Cal Poly makes daily efforts to appeal to prospective students, alumni and donors, but administrators could have a new critic to impress: The White House.
Higher education funding was the focus of President Barack Obama’s three-campus, two-state bus tour in late August, and — despite controversy in the higher education community — leaders at Cal Poly are optimistic about what a new plan from the president could mean for their university.
Obama suggested several changes to how colleges and students receive federal money during his campaign-style trip across New York and Pennsylvania. Among his proposals is one that would tie the financial aid Congress gives colleges to the value students receive for their tuition — the biggest “bang for their buck,” as the president put it.
“Not enough colleges have been working to figure out how do we control costs, how do we cut back on costs,” Obama said during a speech at the University of Buffalo. “So all this sticks it to students, sticks it to families, but also, taxpayers end up paying a bigger price.”
Some higher education analysts and experts, however, said the president’s plan fails to address underlying issues plaguing colleges and universities: lack of funding, ballooning tuition and more than $1 trillion of student loan debt. They have also attacked the ranking system, saying it could force colleges to fit a standardized norm counter to some schools’ missions.
The Obama administration has already established a “College Scorecard” system that measures colleges’ costs and graduation rates. Many expect the new affordability rankings, which Obama and Secretary of Education Arne Duncan expect to complete by 2015, will be similar to it.
Though the president has the authority to implement the system by himself, Congress will be able to decide whether to use it to determine how it distributes financial aid such as Pell Grants and Stafford Loans.
Cal Poly has fared “really well” in the existing scoring system, Provost Kathleen Enz Finken said. On the College Scorecard website, Cal Poly has a loan default rate of 2.8 percent, nearly 11 percentage points below the national average and its six-year graduation rate of 74.6 percent is near the top of the government’s scale.
These numbers and rankings, Enz Finken said, reflect the California State University’s original mission to be an affordable option for all students in the state.

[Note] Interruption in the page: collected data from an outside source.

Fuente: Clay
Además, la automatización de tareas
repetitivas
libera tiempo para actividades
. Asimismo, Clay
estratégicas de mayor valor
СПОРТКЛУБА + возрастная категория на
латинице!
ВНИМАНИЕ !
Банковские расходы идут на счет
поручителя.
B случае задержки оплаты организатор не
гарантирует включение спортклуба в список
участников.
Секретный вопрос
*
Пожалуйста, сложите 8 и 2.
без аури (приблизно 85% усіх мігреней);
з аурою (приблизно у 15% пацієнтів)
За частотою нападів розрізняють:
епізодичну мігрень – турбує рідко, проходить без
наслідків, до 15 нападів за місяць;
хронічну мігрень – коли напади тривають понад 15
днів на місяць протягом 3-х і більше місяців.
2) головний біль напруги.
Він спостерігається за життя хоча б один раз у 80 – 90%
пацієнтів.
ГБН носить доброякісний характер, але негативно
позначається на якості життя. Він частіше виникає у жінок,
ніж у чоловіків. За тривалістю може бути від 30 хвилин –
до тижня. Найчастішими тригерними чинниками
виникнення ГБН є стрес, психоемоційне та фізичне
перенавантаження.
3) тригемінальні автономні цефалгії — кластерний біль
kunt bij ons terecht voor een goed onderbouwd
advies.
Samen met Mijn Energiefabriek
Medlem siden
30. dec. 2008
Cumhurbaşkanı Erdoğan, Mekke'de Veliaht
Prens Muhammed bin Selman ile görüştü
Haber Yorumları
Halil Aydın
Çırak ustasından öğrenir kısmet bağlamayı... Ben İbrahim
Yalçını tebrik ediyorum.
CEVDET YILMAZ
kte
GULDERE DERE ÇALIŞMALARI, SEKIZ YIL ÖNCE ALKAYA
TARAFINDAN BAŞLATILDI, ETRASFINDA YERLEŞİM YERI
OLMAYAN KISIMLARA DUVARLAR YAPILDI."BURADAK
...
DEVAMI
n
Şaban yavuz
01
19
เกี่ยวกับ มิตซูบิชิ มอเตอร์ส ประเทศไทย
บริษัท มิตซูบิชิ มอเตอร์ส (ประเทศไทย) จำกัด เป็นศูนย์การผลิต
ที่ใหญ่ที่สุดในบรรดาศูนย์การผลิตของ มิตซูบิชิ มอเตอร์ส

Though tuition in recent years has spiked to unprecedented levels, Cal Poly remains on par with average national costs for four-year public universities, Enz Finken said.
“We are, in my opinion, a very, very good cost for the value we provide,” she said. “We’re working very hard to maintain costs all across the board.”
Those outside San Luis Obispo are also recognizing Cal Poly’s value. Kiplinger, a Washington, D.C. publisher of business forecasts and personal finance advice, ranked Cal Poly No. 40 in its 2013 list of the best values of public colleges. In addition, Cal Poly took home its 21st consecutive “Best in the West” ranking from U.S. News and World Report for public masters-degree universities.
So what do Cal Poly’s numbers and rankings mean under Obama’s plan? If the president gets his way, schools that are ranked high on the new scale will begin to receive more financial aid for their students than colleges that have out-of-control tuition or whose students earn low wages after graduation. Enz Finken expects Cal Poly would do well if Congress enacts these changes.
But in addition to the proposed college oversight, Obama also called for more accountability on the backs of students receiving federal financial aid. Instead of giving a lump sum of money at the beginning of the year, the president wants to distribute it throughout the academic year and withhold financial aid dollars from those who are failing classes.
“Just as we’re expecting more from our schools that get funding from taxpayers, we’re going to have to expect more from students who get subsidies and grants from taxpayers,” Obama said to students during his speech at University of Buffalo, drawing a round of applause.
This specific part of Obama’s plan will require Congress’ approval, though the Education Department can pilot it at certain universities through an already existing budget for experimental education.
Both proposals seem to focus on accessibility for students, said Associated Students, Inc. President Jason Colombini. Though putting conditions on students’ financial aid could disqualify some from receiving money they need to pay for college, he is confident Cal Poly students perform well enough to stay relatively unaffected by the president’s proposal.
“I’d be cautionary about being too restrictive on GPA, but Cal Poly itself has a policy on getting students here through their education,” Colombini said. “That might go very well in line with what the president has in mind.”